Local firefighters who assisted federal agents in searching a Riverton home for ricin last week say they will be ready if the deadly toxin is ever discovered in Utah.

"We are extremely prepared," said Unified Fire Authority Capt. Bart Vawdrey.

Tuesday, firefighters put thousands of dollars' worth of detection and decontamination equipment on display in Kearns.

The presentation came on the same day Las Vegas officials investigated a report of an unidentified white powder in a hotel room, less than a week after ricin was discovered in a motel room there.

Authorities say a substance found Tuesday in a room at the Excalibur hotel-casino is not hazardous but have not disclosed what the substance is.

The man wasn't sickened and hotel business was not interrupted after he reported returning to his room and finding the powder on his bed about 9 a.m.

With an increased number of scares in recent years, local officials said their training and equipment are keeping up thanks in large part to an increased number of anti-terrorism grants made available after 9/11.

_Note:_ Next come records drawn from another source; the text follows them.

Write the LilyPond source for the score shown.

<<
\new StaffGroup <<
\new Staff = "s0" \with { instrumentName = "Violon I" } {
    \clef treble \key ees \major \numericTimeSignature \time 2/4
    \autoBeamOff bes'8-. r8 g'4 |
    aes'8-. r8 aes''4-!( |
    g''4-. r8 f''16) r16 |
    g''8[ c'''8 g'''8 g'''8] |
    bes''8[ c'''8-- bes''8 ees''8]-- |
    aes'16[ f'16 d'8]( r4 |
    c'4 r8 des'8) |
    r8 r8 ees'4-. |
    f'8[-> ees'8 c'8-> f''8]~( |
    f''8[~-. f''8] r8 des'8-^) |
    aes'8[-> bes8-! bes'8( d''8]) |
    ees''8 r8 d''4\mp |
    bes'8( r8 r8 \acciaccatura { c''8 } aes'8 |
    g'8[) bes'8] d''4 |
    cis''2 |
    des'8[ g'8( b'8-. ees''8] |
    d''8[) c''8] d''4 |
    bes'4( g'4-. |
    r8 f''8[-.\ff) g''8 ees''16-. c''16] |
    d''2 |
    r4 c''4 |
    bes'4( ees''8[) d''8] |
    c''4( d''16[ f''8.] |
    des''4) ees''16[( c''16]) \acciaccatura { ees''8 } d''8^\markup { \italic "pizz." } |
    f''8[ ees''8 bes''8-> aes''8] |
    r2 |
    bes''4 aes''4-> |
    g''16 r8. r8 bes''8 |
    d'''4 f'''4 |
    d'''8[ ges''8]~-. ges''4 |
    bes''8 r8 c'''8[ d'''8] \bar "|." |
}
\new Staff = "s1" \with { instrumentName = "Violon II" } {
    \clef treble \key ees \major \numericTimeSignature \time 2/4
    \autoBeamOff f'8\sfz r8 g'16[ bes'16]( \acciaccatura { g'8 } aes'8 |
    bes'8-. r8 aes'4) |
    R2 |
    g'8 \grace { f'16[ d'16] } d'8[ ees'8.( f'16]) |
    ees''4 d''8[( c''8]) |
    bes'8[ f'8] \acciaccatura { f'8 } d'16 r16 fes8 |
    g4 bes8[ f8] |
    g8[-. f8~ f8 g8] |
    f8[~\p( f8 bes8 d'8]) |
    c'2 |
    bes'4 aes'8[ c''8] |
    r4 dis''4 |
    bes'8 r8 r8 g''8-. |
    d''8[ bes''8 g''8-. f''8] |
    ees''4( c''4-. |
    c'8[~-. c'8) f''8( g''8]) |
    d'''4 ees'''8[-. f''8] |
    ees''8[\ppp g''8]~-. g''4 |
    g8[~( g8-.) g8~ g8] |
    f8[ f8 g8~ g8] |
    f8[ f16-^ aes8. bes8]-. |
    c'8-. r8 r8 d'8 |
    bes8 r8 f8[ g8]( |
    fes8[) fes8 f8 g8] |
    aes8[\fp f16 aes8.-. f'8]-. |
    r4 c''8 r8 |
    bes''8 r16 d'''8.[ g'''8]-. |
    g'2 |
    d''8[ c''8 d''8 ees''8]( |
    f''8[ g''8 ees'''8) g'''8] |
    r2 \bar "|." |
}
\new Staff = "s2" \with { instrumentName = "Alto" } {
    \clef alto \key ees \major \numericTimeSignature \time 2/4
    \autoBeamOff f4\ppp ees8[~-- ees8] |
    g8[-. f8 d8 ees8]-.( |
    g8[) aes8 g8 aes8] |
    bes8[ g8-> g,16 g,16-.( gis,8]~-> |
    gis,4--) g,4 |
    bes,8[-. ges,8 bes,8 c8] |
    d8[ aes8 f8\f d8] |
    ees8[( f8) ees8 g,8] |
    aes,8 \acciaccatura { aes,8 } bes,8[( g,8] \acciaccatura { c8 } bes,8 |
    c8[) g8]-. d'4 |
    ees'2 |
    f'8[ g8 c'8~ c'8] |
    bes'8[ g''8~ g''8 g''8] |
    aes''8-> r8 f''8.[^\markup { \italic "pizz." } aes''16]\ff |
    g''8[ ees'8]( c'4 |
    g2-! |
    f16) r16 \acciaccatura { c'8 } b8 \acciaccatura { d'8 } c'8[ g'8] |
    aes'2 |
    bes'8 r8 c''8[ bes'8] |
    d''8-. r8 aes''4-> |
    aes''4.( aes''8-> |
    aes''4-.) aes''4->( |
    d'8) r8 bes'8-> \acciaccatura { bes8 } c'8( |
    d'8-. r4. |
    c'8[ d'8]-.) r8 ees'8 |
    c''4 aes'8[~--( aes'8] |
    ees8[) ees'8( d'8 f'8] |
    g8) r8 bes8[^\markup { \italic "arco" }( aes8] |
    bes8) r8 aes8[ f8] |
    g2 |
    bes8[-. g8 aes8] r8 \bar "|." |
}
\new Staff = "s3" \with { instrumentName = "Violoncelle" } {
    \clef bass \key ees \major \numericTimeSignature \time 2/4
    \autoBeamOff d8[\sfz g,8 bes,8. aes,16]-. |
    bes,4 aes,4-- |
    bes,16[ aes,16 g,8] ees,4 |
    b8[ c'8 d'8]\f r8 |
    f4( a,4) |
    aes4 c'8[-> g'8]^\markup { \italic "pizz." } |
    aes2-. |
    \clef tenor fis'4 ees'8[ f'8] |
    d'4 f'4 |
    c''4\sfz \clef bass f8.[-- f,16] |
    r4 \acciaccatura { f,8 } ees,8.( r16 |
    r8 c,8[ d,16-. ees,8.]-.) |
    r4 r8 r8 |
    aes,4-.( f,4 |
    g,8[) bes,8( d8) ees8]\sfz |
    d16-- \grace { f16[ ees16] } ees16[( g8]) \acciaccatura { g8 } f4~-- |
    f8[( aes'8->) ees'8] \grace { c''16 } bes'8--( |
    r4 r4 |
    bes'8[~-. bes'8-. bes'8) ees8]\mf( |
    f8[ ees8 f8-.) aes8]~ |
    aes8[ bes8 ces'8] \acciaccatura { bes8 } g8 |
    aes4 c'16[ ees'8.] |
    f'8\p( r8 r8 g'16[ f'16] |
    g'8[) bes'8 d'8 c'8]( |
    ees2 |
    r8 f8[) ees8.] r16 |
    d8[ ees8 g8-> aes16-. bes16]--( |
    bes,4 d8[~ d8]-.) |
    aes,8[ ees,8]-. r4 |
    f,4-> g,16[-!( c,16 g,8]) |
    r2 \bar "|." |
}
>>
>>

"Ten years ago, we were basically using a chemistry set in a tackle box," Vawdrey said. "The grants have been huge for us."'

A decade ago, firefighters burned a potentially hazardous chemical, using the color of the flame and the chemical's odor to identify it.

"It wasn't the healthiest way, but it's what we did," Vawdrey said.

Local firefighters are now armed with top-of-the-line equipment.

"If we put Arm and Hammer baking soda on this," Vawdrey said, pointing to a machine that uses infrared technology to analyze chemicals, "the library is so extensive that it tells us it's Arm and Hammer baking soda."

The UFA has at least nine people, each with more than 200 hours of training, on the clock, ready for a potential hazmat situation.

If a problem is reported, the UFA uses weather equipment to analyze wind and plume projections to determine which areas need to be evacuated. Crews also have cameras that allow them to search a home without going inside.

The department uses three types of hazmat suits. In helping with the Riverton search, firefighters used Level B suits, a medium-level protective outfit, Vawdrey said.

"Ricin will have a hard time getting through your skin," he said. "It's extremely toxic, but it's hard to weaponize."

In assisting federal agents last week in Riverton, the UFA used its decontamination trailer — another purchase made with grant money — to rinse potentially contaminated searchers and dispose of their suits.

"It's an extremely streamlined process," Vawdrey said. "We're ready for a situation like that."